Stored records:
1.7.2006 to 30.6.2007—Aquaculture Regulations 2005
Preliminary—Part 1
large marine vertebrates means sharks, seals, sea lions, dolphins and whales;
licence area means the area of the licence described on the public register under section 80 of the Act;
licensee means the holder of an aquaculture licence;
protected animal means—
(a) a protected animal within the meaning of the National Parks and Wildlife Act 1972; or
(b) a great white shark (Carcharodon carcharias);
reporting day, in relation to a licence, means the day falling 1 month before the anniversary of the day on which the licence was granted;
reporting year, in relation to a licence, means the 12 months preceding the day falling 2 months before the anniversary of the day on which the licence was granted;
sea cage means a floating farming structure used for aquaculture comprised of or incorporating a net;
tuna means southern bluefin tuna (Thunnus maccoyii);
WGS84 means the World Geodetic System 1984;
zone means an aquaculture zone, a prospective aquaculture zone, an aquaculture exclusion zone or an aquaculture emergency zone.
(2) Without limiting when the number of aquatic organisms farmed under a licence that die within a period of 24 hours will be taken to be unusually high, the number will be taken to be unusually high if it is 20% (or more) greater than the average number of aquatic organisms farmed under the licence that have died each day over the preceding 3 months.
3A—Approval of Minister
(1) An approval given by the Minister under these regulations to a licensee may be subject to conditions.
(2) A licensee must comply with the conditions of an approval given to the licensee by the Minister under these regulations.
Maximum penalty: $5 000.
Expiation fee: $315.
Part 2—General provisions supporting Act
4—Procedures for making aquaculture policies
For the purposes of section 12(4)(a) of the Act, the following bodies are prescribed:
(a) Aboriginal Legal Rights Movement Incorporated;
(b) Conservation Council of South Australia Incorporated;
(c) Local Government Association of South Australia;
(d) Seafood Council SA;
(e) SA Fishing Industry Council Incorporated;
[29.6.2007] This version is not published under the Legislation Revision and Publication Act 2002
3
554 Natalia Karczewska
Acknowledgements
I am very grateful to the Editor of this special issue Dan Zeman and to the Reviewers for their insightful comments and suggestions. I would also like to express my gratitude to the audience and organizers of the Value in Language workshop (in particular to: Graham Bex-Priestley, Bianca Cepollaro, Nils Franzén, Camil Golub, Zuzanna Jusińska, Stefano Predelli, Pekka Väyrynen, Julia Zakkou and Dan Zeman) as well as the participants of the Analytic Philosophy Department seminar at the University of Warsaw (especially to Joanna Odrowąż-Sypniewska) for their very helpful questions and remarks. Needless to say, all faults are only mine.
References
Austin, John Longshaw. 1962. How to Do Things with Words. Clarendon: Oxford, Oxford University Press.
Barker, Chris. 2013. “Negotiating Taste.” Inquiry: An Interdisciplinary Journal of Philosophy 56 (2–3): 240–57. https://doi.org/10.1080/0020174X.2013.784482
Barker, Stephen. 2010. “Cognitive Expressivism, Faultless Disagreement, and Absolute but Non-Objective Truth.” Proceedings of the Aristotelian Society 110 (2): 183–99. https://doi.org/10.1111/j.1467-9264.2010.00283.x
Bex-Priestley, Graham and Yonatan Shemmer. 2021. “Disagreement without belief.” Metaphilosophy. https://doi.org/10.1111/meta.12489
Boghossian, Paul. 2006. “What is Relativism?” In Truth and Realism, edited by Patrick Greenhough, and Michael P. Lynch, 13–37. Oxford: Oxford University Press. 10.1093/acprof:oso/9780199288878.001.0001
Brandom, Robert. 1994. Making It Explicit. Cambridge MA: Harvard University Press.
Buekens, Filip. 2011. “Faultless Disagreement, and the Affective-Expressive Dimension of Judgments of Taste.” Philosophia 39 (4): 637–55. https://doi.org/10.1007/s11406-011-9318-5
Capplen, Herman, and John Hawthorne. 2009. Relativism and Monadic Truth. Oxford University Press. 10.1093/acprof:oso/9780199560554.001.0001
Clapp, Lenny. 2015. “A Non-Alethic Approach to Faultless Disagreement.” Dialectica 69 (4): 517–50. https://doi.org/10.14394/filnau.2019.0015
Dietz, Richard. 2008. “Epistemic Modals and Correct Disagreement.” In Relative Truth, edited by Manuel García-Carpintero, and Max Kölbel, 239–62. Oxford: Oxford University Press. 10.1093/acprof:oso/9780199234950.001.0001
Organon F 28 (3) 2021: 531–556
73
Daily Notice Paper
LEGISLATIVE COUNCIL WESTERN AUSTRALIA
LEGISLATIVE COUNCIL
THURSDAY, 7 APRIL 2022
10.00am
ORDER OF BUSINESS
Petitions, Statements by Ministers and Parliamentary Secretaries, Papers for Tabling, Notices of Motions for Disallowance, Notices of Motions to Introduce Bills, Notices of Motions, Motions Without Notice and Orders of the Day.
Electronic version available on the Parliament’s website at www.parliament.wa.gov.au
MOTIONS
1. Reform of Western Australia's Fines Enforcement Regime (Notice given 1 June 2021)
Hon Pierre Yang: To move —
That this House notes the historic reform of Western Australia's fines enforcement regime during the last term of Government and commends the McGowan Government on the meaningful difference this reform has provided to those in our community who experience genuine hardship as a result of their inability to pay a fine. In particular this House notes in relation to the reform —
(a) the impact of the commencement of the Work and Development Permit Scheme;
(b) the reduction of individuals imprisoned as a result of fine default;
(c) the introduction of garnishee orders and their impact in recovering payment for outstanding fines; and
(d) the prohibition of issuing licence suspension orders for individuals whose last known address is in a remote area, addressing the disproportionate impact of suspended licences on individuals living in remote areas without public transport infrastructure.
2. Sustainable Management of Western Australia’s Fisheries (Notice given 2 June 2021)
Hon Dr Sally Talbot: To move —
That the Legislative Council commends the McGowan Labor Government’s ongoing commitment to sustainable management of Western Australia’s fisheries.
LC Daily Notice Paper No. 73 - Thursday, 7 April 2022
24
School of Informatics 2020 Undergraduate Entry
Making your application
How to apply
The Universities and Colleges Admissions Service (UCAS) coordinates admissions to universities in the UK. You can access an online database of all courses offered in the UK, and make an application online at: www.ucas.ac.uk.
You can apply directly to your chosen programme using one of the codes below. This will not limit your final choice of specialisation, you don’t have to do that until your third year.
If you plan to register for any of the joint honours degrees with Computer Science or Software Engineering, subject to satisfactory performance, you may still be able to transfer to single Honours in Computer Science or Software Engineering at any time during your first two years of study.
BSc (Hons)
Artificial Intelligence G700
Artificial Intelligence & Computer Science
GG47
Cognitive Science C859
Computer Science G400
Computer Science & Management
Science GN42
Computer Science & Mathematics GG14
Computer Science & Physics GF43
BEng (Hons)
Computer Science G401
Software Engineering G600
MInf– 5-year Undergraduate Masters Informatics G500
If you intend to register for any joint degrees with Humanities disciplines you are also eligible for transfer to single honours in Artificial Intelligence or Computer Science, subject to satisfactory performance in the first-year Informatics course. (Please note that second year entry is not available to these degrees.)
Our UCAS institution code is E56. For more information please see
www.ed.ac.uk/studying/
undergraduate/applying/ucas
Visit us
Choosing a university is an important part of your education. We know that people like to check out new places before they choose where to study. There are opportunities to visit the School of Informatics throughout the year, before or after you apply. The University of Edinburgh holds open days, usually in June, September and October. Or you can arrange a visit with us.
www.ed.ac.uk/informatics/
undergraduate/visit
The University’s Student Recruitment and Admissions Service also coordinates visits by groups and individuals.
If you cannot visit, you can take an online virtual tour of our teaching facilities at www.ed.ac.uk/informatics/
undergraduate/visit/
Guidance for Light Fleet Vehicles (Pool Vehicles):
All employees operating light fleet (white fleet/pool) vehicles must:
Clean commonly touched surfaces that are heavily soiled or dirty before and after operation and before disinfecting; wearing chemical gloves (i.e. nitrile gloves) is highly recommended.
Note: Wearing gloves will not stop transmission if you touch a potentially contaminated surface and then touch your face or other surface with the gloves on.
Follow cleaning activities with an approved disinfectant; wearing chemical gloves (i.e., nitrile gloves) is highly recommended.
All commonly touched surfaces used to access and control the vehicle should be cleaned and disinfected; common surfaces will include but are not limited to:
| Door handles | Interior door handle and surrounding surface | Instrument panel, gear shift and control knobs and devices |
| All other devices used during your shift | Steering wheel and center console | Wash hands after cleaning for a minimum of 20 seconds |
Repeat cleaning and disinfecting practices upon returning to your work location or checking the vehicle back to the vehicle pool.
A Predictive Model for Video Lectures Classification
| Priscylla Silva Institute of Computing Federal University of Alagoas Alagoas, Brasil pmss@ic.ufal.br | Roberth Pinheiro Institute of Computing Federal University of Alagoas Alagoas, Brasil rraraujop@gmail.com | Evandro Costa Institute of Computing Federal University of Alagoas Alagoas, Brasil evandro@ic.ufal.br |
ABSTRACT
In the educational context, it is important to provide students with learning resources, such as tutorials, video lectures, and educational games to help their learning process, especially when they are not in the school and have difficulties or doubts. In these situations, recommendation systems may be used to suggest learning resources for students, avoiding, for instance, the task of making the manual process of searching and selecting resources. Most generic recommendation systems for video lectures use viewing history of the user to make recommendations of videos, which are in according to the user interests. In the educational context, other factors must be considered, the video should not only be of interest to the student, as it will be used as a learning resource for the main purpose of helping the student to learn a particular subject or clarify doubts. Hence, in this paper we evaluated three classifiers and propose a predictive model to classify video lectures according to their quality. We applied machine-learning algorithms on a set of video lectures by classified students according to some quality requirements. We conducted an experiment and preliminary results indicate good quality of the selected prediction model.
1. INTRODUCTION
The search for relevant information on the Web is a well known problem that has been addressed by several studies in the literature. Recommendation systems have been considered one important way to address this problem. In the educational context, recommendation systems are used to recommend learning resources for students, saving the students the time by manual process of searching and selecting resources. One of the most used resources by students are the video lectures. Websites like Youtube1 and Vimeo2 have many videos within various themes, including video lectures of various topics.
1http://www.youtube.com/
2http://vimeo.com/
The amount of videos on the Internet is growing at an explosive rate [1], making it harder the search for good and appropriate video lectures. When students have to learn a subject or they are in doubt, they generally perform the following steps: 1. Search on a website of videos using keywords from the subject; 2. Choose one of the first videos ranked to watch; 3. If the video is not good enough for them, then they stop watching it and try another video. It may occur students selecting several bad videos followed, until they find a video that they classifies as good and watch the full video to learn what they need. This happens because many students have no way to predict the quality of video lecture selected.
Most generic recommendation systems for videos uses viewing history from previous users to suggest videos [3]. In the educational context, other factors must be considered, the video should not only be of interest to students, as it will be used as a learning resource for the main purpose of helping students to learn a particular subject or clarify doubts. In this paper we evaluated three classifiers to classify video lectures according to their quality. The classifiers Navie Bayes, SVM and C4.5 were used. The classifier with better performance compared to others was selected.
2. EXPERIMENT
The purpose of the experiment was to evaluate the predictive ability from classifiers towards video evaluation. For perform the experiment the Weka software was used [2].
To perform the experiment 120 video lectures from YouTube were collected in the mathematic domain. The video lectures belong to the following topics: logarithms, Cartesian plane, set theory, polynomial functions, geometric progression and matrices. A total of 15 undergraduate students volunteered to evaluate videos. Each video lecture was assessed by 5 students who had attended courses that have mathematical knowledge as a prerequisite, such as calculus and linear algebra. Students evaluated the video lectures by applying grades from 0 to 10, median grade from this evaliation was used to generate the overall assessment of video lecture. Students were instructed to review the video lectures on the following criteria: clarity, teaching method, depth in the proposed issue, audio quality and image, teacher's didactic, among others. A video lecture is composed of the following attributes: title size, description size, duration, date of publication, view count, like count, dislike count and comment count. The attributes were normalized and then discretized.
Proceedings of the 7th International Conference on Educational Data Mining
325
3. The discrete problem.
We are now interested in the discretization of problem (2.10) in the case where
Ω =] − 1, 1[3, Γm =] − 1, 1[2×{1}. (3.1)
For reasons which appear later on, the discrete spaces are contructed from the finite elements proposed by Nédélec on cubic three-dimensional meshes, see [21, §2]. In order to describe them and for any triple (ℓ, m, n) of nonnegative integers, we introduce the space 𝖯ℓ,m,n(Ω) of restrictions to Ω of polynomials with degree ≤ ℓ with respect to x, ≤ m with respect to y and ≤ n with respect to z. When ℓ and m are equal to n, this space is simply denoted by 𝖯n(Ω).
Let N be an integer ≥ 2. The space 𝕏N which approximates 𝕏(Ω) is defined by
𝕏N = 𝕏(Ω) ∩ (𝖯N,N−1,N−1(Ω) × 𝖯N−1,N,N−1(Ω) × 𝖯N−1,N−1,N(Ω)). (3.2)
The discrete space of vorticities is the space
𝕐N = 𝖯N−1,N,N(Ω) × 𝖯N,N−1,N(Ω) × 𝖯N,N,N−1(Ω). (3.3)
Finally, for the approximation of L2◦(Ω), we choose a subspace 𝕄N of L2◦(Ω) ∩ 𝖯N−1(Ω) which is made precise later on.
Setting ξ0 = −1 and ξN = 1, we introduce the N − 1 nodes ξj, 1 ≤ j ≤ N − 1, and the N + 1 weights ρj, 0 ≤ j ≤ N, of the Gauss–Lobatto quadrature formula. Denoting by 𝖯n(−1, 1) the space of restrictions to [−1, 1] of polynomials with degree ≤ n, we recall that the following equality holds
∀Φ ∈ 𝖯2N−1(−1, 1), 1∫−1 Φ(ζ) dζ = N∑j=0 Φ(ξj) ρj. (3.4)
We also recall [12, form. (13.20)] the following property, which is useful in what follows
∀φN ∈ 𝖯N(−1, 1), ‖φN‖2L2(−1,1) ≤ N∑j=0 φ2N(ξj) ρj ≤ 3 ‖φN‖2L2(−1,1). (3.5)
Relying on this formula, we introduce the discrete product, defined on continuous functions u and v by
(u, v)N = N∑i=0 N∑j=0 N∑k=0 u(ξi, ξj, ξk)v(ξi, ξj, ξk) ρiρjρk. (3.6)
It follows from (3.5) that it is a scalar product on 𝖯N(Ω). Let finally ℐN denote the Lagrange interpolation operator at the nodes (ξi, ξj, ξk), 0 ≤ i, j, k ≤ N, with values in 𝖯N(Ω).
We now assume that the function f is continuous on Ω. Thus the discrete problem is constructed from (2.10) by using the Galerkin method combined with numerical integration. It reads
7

### Task details
What is needed is a word-for-word copy of the records above, from the first line through the line that contains "reporting day, in".

### Written solution
1.7.2006 to 30.6.2007—Aquaculture Regulations 2005
Preliminary—Part 1
large marine vertebrates means sharks, seals, sea lions, dolphins and whales;
licence area means the area of the licence described on the public register under section 80 of the Act;
licensee means the holder of an aquaculture licence;
protected animal means—
(a) a protected animal within the meaning of the National Parks and Wildlife Act 1972; or
(b) a great white shark (Carcharodon carcharias);
reporting day, in relation to a licence, means the day falling 1 month before the anniversary of the day on which the licence was granted;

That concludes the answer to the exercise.